With two story arcs to cover, Nisemonogatari weights these two tales rather oddly, taking up seven episodes to deliver the "Karen Bee" arc compared to a much lighter four episodes for the "Tsukihi Phoenix" story which rounds out the series. One off-shoot of this is that Karen Araragi's character ultimately comes out as far stronger a personality than her sister, who struggles to find any screen time even within what is ostensibly her own story while her siblings guzzle up screen time at a rate of knots. Admittedly, the difficult to pinpoint relationship between Karen and older brother Koyomi frequently lights up the screen (and occasionally enters odd and slightly disturbing territory - more on that later), but it still gives Tsukihi a raw deal to the point where Karen and Koyomi even take up an entire episode of the Tsukihi Phoenix arc with hardly a mention of its titular character!
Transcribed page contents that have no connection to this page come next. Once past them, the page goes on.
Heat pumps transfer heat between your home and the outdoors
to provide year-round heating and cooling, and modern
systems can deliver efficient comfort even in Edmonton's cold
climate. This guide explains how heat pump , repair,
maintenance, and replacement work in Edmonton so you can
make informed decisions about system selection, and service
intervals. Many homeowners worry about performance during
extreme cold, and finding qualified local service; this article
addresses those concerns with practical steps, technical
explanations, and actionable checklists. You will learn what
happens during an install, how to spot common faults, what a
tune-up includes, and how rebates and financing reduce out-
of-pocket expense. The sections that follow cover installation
In terms of outright story, Nisemonogatari also proves to be a mixed bag. As we've come to expect from this particular franchise, it's hugely dialogue heavy (even the sparse action scenes are set against some kind of monologue or other) - a fact which largely works in the show's favour when it shows a sharp eye within its humour or social commentary, but occasionally feels as if it's simply filling time. As the show's title suggests, the over-riding theme of Nisemonogatari (a portmanteau of the Japanese words for fake, "nisemono" and story, "monogatari") is all about fakes, and to its credit the two story arcs within the series both have a very different take on the topic that mesh nicely within its world, lore and characters as they zip ideas around alongside all of that dialogue. Even if the pacing of each story isn't exactly anything to write home about, both arcs are brought to satisfactory conclusions despite the ever-present feeling that the story is little more than a vehicle to stretch the legs (and tongues) of its characters above all else.
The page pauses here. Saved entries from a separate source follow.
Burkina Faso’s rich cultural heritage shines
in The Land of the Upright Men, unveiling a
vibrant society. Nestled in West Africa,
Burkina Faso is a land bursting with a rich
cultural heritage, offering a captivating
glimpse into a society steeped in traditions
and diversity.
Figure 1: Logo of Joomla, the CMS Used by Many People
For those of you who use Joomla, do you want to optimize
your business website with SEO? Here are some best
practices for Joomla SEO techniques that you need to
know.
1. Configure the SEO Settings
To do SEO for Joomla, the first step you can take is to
That said, Nisemonogatari's set-up is also a vehicle for something else - fan service. Where Bakemonogatari enjoyed the occasional "nod and wink" approach to titillating the viewer, Nisemonogatari is far more overt about what it's trying to do. This brings us, of course, to the already infamous "toothbrush scene", which sees Koyomi brushing his sister Karen's teeth in what can only be described as an "erotic fashion". It's a blatant (and incestuous) attempt to sexualise Karen's character, and while I'd be the first to admit that it's a genius work of eroticism that has probably never been rivalled in anime on the one-hand, whether it should have a place within a franchise better known for its smart talking and witty one-liners is another entirely. It's certainly not what I signed up to watching this series for, and while I'm hardly going to pen an "Outraged of Dorset" missive about it, it does feel exploitative and like an excuse to sell Blu-Rays in Japan to me, despite the floating possibility that it's designed as a post-modern commentary on fan service in anime (which I increasingly doubt).
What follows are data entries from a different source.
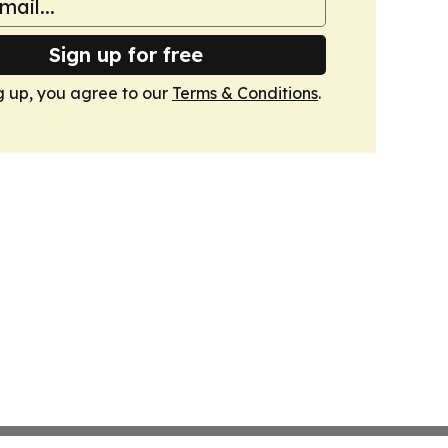
Sign up for free
g up, you agree to our
Terms & Conditions
.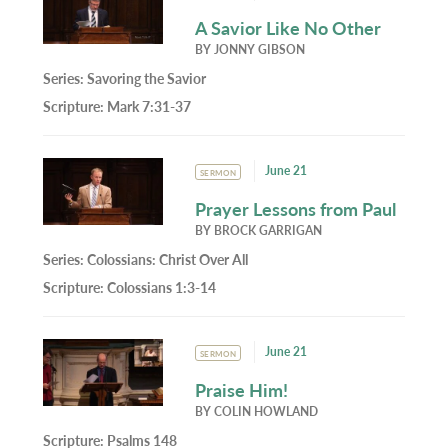
A Savior Like No Other
BY
JONNY GIBSON
Series:
Savoring the Savior
Scripture:
Mark 7:31-37
June 21
SERMON
Prayer Lessons from Paul
BY
BROCK GARRIGAN
Series:
Colossians: Christ Over All
Scripture:
Colossians 1:3-14
June 21
SERMON
Praise Him!
BY
COLIN HOWLAND
Scripture:
Psalms 148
The fact is, Bakemonogatari is a series that remains in my memory thanks to being so quotable and filled with smart ideas and dialogue from beginning to end. In comparison, Nisemonogatari feels like a "lite" version of its predecessor, with most of its memorable moments existing for arguably the wrong reasons (such as Nadeko's game of Twister and that aforementioned tooth brushing scene) and far outweighing its genuinely funny or otherwise impressive moments. Sure, it looks unceasingly gorgeous with its ever more ridiculously grandiose architecture and a sense for the surreal as it goes about its business, but great looks will only get you so far - once you look a little deeper, Nisemonogatari starts to show its true self as the more vain and vapid shadow of its forebear. The fact that the "To be continued" teaser at the end of the series fills me with dread more than it does anticipation says a lot about how this show has dashed my expectations of it, really. He says, with a posed look.
You can currently watch Nisemonogatari in streaming form via Crunchyroll.
Japanese audio with English subtitles. Video is available in 360p, 480p, 720p and 1080p resolutions; HD formats and removal of advertisements are available to paid subscribers.